CDC Updates Japan’s Level 2 Travel Alert Coronavirus

Japan Travel Alert updated by the Centers for Disease Control and Prevention

coronavirus japan alert

The American Centers for Disease Control and Prevention (CDC) updated Japan's Level 2 travel alert on February 28, 2020.

“Japan is experiencing a sustainable community transmission of respiratory disease now called COVID-19, which is caused by the new coronavirus known as SARS-CoV-2,” says the Travel Alert on Enhanced Precautions.

As of noon on February 29, 2020, the Japanese Ministry of Health has reported that there are 208 patients and 22 patients with asymptomatic nurse disease, including 186 Japanese citizens, and 28 others under investigation.

On February 28, Naomichi Suzuki, governor of Hokkaido Prefecture in northern Japan, announced a 3-week emergency period in response to the outbreak of the new Coronavirus known as COVID-19.

The CDC warns that the risk factors for acute disease are not yet clear, but the elderly and people with chronic conditions should consider delaying unnecessary travel to Japan, where it has been confirmed that this SARS-CoV-2 virus has spread from one person to another person.

Separately, the Japanese leadership has taken measures to limit the spread of the Coronavirus, such as organizing a sumo course without fans.

And those who visit Japan, they should avoid contact with patients and clean their hands often.

The CDC says the disease has ranged from mild to severe. Signs and symptoms of infection include fever, cough and difficulty breathing. Sore throats and diarrhea have also been reported in some patients.

If you have spent time in Japan during the past 14 days and feel nauseous from a fever, cough, or trouble breathing, the CDC suggests the following actions:

  • Do not travel while sick.
  • Take your temperature, seek medical advice and avoid contact with others.
  • Call before going to the doctor’s office or the emergency room. Tell them about your recent travel to an area with a spreading Coronavirus and your symptoms.
Furthermore, the CDC suggests that healthcare providers obtain a detailed travel record for patients suffering from fever or acute respiratory symptoms.

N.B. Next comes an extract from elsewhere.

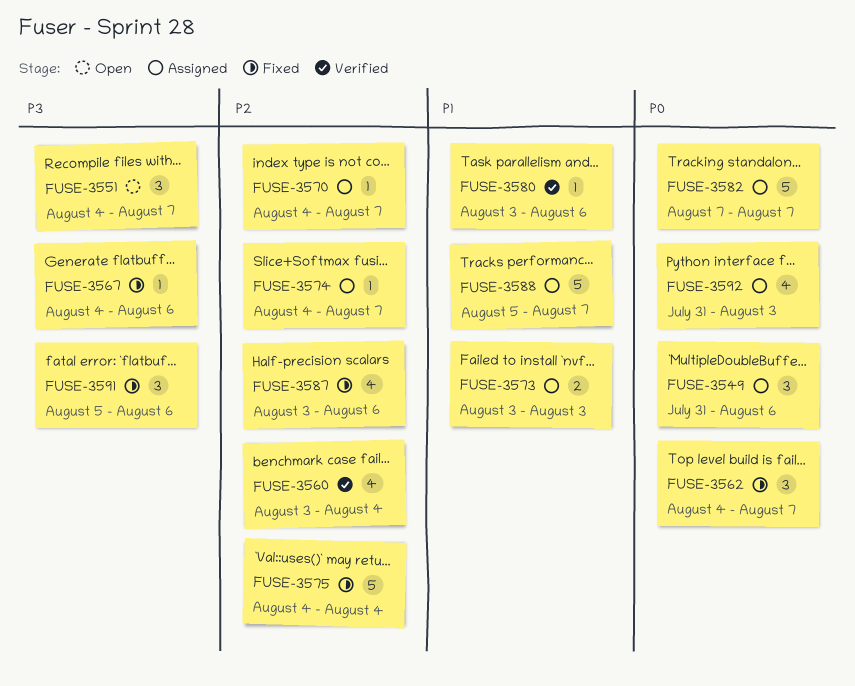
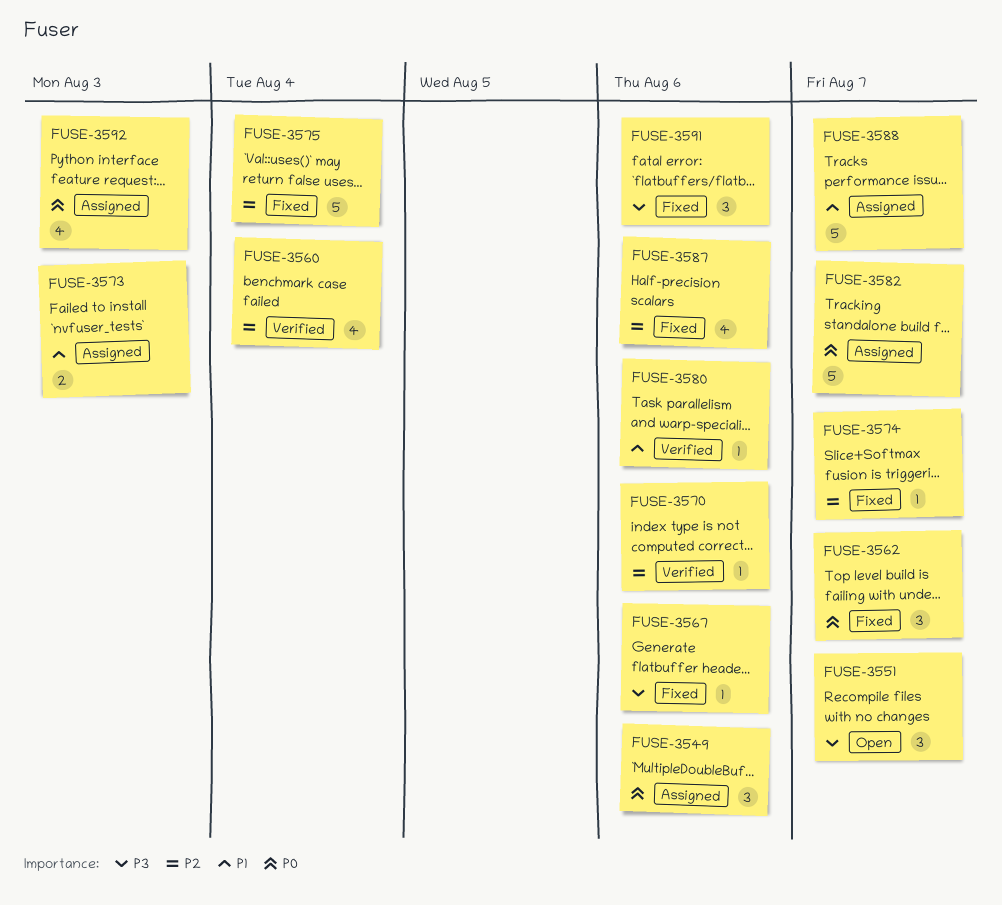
FUSE-3570, status: Assigned -> Verified
FUSE-3570, due: Aug 7 -> Aug 6
FUSE-3574, status: Assigned -> Fixed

For patients with these symptoms who were in Japan and who had contracted the disease within two weeks of leaving, they considered having a new infection with the Coronavirus and notified infection control officers and the local health department immediately.

For additional recommendations on infection control in healthcare, visit the CDC page.

The initial CDC notice of Japan's outbreak was published on February 19, 2020.

In addition, the U.S. State Department issued second-level travel advice to Japan on February 22, 2020.

As of March 1, 2020, the U.S. Food and Drug Administration has not approved any preventive vaccine for SARS-2.

Breaking news about the SARS-2 virus has been published in Coronavirus today.

Japan's travel alert news is posted by Vax-Before-Travel.